[Material provided]

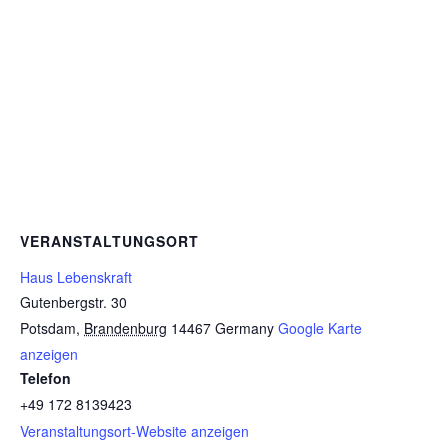
VERANSTALTUNGSORT
Haus Lebenskraft
Gutenbergstr. 30
Potsdam
,
Brandenburg
14467
Germany
Google Karte
anzeigen
Telefon
+49 172 8139423
Veranstaltungsort-Website anzeigen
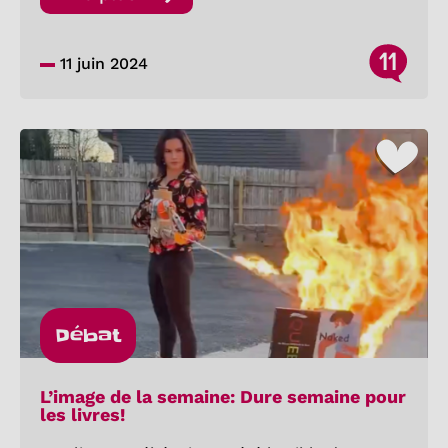
11
11 juin 2024
Débat
L’image de la semaine: Dure semaine pour
les livres!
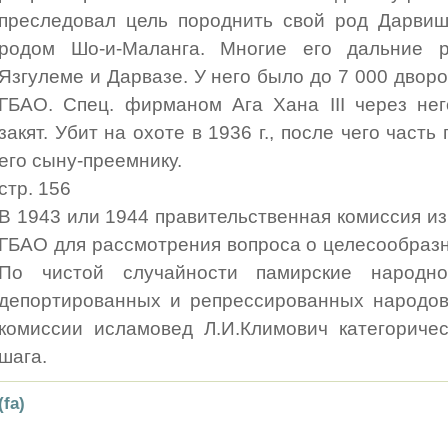
преследовал цель породнить свой род Дарвиш
родом Шо-и-Маланга. Многие его дальние р
Язгулеме и Дарвазе. У него было до 7 000 двор
ГБАО. Спец. фирманом Ага Хана III через не
закят. Убит на охоте в 1936 г., после чего част
его сыну-преемнику.
стр. 156
В 1943 или 1944 правительственная комиссия и
ГБАО для рассмотрения вопроса о целесообраз
По чистой случайности памирские народн
депортированных и репрессированных народов
комиссии исламовед Л.И.Климович категоричес
шага.
(fa)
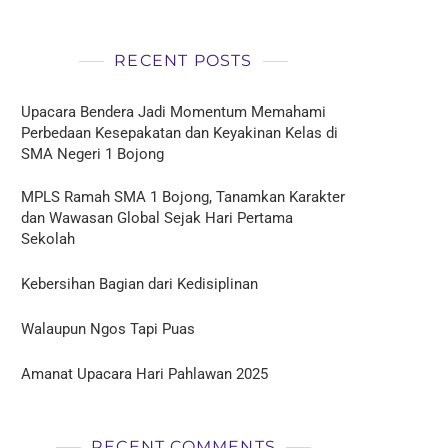
RECENT POSTS
Upacara Bendera Jadi Momentum Memahami
Perbedaan Kesepakatan dan Keyakinan Kelas di
SMA Negeri 1 Bojong
MPLS Ramah SMA 1 Bojong, Tanamkan Karakter
dan Wawasan Global Sejak Hari Pertama
Sekolah
Kebersihan Bagian dari Kedisiplinan
Walaupun Ngos Tapi Puas
Amanat Upacara Hari Pahlawan 2025
RECENT COMMENTS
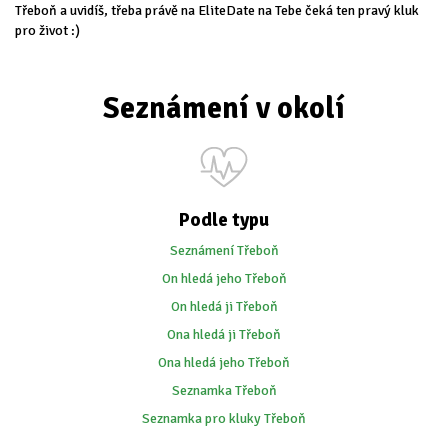
Třeboň a uvidíš, třeba právě na EliteDate na Tebe čeká ten pravý kluk
pro život :)
Seznámení v okolí
Podle typu
Seznámení Třeboň
On hledá jeho Třeboň
On hledá ji Třeboň
Ona hledá ji Třeboň
Ona hledá jeho Třeboň
Seznamka Třeboň
Seznamka pro kluky Třeboň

[/Material provided]

> _Work request_
Please print the text of every item above, line for line and unchanged, without the pictures.

> _Answer to this exercise_
VERANSTALTUNGSORT
Haus Lebenskraft
Gutenbergstr. 30
Potsdam
,
Brandenburg
14467
Germany
Google Karte
anzeigen
Telefon
+49 172 8139423
Veranstaltungsort-Website anzeigen
11
11 juin 2024
Débat
L’image de la semaine: Dure semaine pour
les livres!
преследовал цель породнить свой род Дарвиш
родом Шо-и-Маланга. Многие его дальние р
Язгулеме и Дарвазе. У него было до 7 000 двор
ГБАО. Спец. фирманом Ага Хана III через не
закят. Убит на охоте в 1936 г., после чего част
его сыну-преемнику.
стр. 156
В 1943 или 1944 правительственная комиссия и
ГБАО для рассмотрения вопроса о целесообраз
По чистой случайности памирские народн
депортированных и репрессированных народов
комиссии исламовед Л.И.Климович категоричес
шага.
(fa)
RECENT POSTS
Upacara Bendera Jadi Momentum Memahami
Perbedaan Kesepakatan dan Keyakinan Kelas di
SMA Negeri 1 Bojong
MPLS Ramah SMA 1 Bojong, Tanamkan Karakter
dan Wawasan Global Sejak Hari Pertama
Sekolah
Kebersihan Bagian dari Kedisiplinan
Walaupun Ngos Tapi Puas
Amanat Upacara Hari Pahlawan 2025
RECENT COMMENTS
Třeboň a uvidíš, třeba právě na EliteDate na Tebe čeká ten pravý kluk
pro život :)
Seznámení v okolí
Podle typu
Seznámení Třeboň
On hledá jeho Třeboň
On hledá ji Třeboň
Ona hledá ji Třeboň
Ona hledá jeho Třeboň
Seznamka Třeboň
Seznamka pro kluky Třeboň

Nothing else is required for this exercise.